▸ **Study text**
━━━━━━━━

Modeling DCE-MRI with FXR-a has the benefit of extracting τ_i which quantifies water intracellular lifetime. τ_i complements K^trans measures that define CR transfer rate constant across the blood vessel. From data analysis point of view, FXR-a with one extra free parameter will ‘soften’ other fitted parameters when compared to FXL. The larger SDs from FXR-a (compared to FXL) in Figure 7b clearly reflect this for K^trans. It is also worth noting that if SNR is reduced due to DCE-MRI acquisition priority tradeoffs, it will negatively impact FXR-a fittings. Practically, this means if SNR is below a certain level, it becomes more challenging to use the more complicated model.

DCE-MRI data acquired with exchange-sensitivity-minimized approach (large FA, short TR) accepts a large SNR penalty compared to the exchange-sensitivity-optimized approach. The extra RF power required for exchange-minimized approach will also limit its imaging capability for coverage and resolution, especially at high B₀. Equally as important, when DCE-MRI data are acquired with a TR/FA combination closer to exchange-minimized approach, pharmacokinetic modeling with the exchange sensitized approach becomes difficult (21) as the implied calibration curves (Fig. 6 bottom lines) overlap and the exchange sensitivity diminishes.

Though commonly not considered, T₂^* effect may become noticeable in DCE-MRI, especially at high magnetic field. So far, proportional (global) T₂^* effect is covered in literature (22, 23). However, disproportionate T₂^* signal quenching is highly likely.

Though most topics discussed here are generic to DCE-MRI, there are a few limitations in current work: 1) The SNR_stdv definition used for bandwidth and minimum TE evaluations in this study carries some potential bias as parallel imaging (iPAT = 2) was used to save imaging time. So it can be different from “true” SNR (6, 24) due to noise distribution (non-independence of noise from different receiver channels). These SNR_stdv values should be treated as relative. However, the findings from these data should reflect the relative behavior trends. Interested readers should refer to existing literature for details on SNR (6, 24–26); 2) A constant FA value is taken as prescribed for each pulse sequence and no B₁ mapping was performed for flip angle correction. Our data indicate the excitation pulse of standard 3D FLASH sequence from Siemens TIM TRIO with body coil excite can achieve near prescribed FA for more than half of the slices around the center of the slab. All our slices of interest are within the center 50% of their associated 3D slabs, thus no further B₁ correction was pursued. It is worth noting that actual FA of B₁ will increasely differ from the targeted FA value moving away from the 3D slab center, and B₁ calibration becomes increasely important; 3) All experimental data were acquired from a Siemens scanner, so vendor specific issues were not directly addressed; 4) Intra-subject data for breast DCE-MRI at different FAs are not available, so a direct comparison of the effect of pulse sequence details on pharmacokinetic parameters cannot be accomplished; 5) FXR-a model inherently assumes that all DCE-MRI signals are from the apparent compartment that has a longer apparent relaxation time constant. The validity of this assumption requires further investigation.

━━━━━━━━

▸ **Raw data**
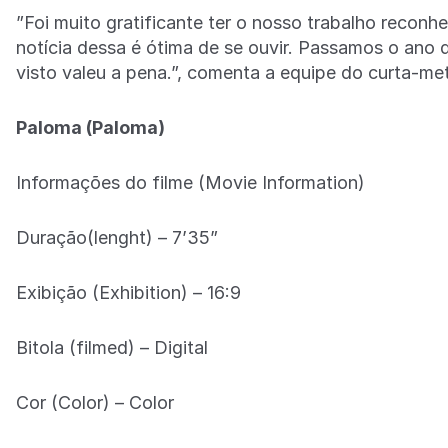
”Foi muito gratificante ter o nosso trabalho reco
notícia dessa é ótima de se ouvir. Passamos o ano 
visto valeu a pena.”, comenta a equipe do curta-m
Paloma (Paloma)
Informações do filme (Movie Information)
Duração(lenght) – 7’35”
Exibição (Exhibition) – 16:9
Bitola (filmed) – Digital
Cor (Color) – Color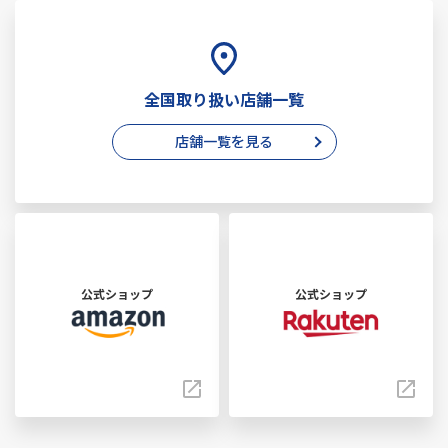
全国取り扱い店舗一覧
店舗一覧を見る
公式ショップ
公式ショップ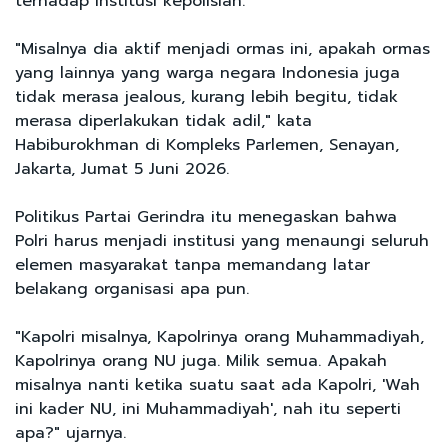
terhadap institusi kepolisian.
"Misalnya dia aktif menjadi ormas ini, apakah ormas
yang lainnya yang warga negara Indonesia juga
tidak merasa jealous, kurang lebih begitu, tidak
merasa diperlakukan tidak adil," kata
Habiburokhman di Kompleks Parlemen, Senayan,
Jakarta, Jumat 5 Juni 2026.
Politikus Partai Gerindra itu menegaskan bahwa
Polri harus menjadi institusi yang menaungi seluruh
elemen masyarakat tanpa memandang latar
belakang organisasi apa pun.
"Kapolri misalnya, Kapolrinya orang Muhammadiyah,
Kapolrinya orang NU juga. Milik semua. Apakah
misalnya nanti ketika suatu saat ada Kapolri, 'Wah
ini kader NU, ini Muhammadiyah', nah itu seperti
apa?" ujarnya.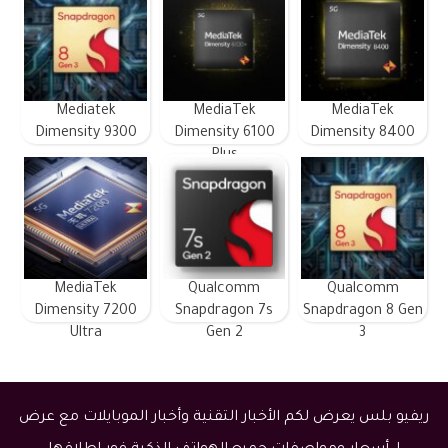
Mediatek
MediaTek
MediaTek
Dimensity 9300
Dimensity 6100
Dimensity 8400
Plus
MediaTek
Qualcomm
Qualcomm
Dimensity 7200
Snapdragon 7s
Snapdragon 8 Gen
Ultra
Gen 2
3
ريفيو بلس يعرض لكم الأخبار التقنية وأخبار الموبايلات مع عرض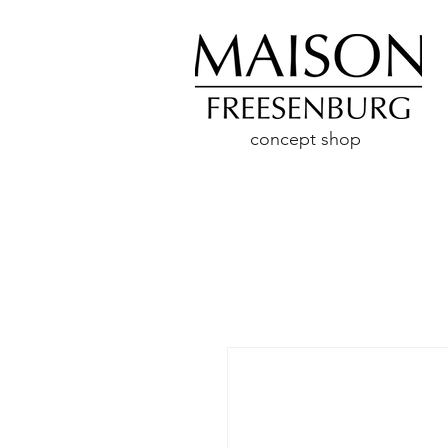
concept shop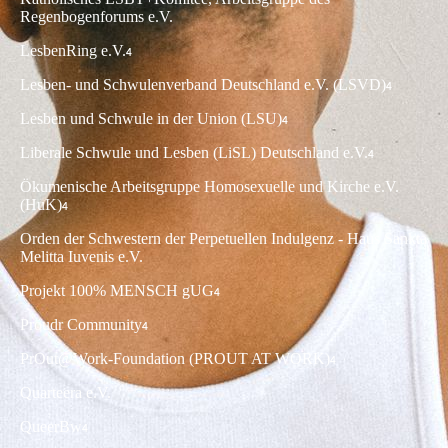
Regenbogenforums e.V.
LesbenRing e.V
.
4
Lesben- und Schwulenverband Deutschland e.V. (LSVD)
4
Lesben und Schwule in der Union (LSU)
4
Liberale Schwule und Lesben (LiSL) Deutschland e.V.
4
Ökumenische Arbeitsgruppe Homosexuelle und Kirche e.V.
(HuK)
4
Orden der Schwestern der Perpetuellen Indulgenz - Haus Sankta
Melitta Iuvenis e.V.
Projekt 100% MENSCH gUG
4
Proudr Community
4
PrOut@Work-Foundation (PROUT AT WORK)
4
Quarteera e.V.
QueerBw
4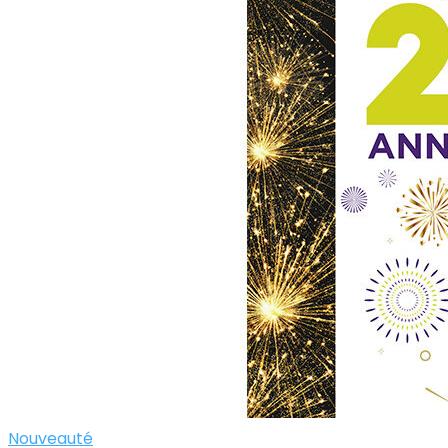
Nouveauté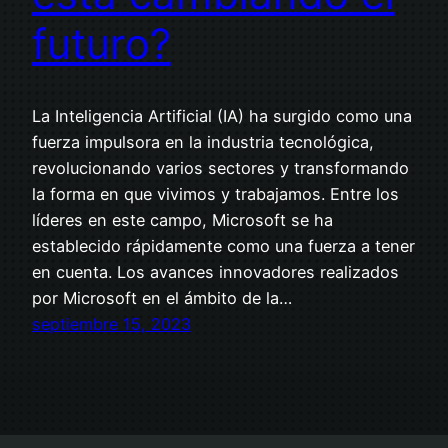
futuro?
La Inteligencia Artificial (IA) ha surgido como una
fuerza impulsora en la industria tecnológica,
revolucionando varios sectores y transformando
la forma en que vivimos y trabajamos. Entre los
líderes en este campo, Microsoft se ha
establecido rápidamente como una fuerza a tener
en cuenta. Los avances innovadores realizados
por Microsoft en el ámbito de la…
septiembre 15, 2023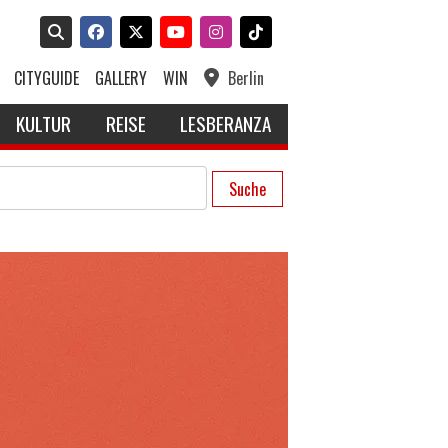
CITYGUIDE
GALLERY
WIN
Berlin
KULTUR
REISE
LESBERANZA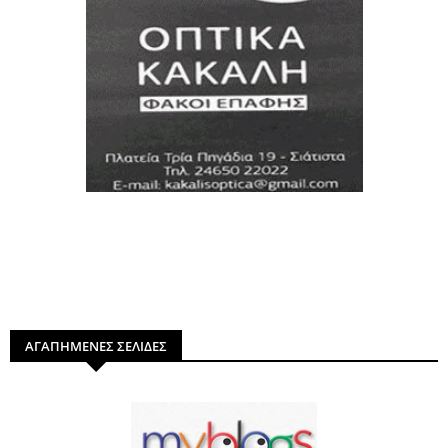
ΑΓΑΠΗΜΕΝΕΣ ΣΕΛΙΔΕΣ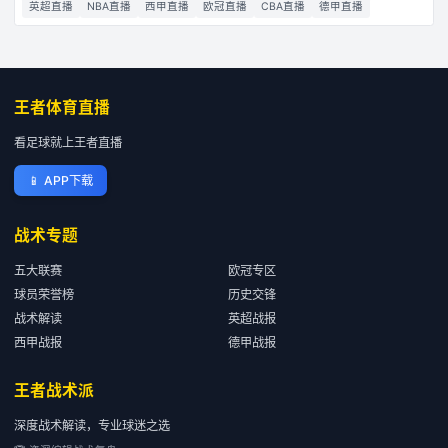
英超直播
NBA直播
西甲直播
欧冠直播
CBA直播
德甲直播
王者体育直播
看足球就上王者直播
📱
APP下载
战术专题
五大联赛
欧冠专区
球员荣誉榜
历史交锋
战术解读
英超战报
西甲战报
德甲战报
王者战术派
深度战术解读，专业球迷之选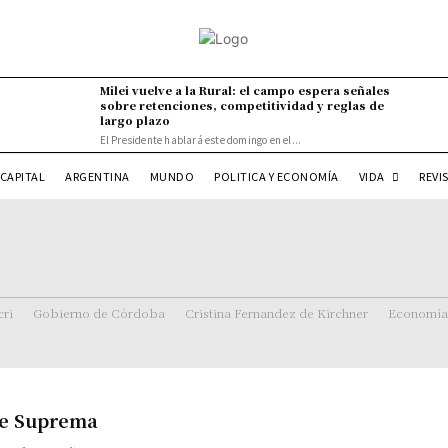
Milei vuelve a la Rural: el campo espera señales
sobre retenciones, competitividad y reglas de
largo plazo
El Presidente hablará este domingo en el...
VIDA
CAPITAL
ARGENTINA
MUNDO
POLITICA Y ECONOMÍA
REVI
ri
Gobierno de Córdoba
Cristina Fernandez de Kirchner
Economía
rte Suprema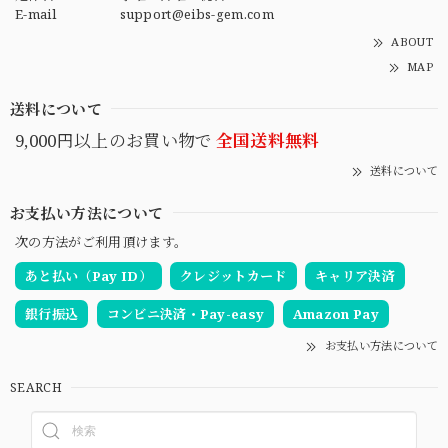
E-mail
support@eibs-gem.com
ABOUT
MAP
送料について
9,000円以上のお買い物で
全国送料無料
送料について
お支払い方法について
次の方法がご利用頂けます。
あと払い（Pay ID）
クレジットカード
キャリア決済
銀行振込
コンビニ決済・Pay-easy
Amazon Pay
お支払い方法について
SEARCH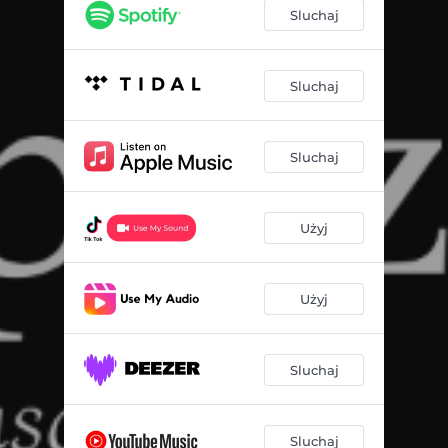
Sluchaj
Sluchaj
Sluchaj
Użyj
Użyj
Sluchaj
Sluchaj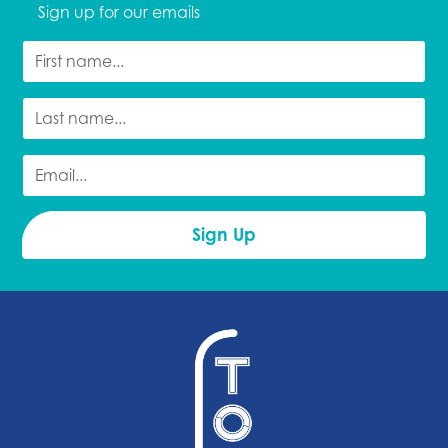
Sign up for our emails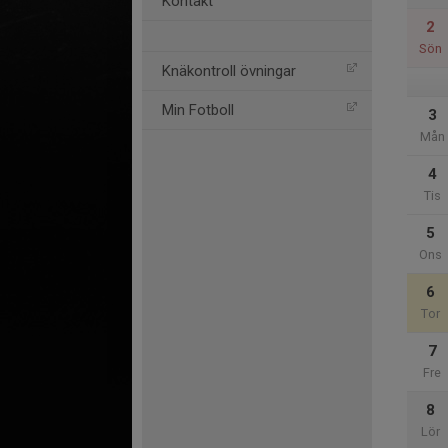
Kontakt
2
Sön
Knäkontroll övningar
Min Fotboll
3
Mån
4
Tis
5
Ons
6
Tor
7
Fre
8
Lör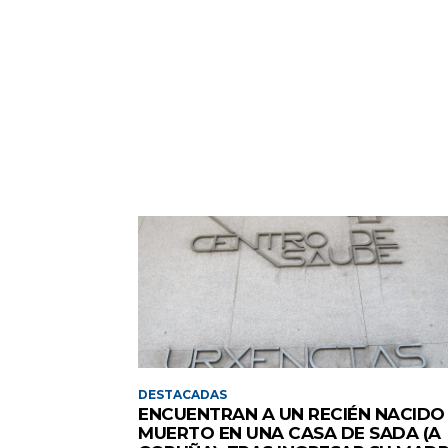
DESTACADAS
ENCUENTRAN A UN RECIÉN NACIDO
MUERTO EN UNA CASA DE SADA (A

━━━━━━━━

▸ **Activities**
1 - Answer these questions from the DCE-MRI text.
(a) What does τ_i quantify?
(b) Which acquisition approach accepts a large SNR penalty compared to the exchange-sensitivity-optimized approach?
(c) What parallel imaging setting was used to save imaging time?
2 - Carry on the DCE-MRI text, writing what follows its final sentence.

▸ **Task-by-task answers**
1 -
(a) Water intracellular lifetime.
(b) The exchange-sensitivity-minimized approach (large FA, short TR).
(c) iPAT = 2.

2 -
Conclusion

DCE-MRI acquisition with a FA about double that of pre-CR Ernst angle can provide much better SNR compared to high FA (e.g., > 6·FA_Ernst) exchange-minimized approach and still maintain a reasonable dynamic range to cover both tissue and blood signal changes after a single dose CR injection. When SNR is optimized in this way, DCE time-course data are often sensitivity to water exchange effects. SNR has a very important influence on DCE-MRI pharmacokinetic modeling with increased parameter precision strongly associated with SNR. Intrinsically, DCE-MRI works as a dual probe for CR and water: τ_i measures water exchange across cell membrane and compliment to K^trans that measures CR transfer rate across blood vessel. As expected, simpler model is less demanding on time-course SNR but often can not fit the data.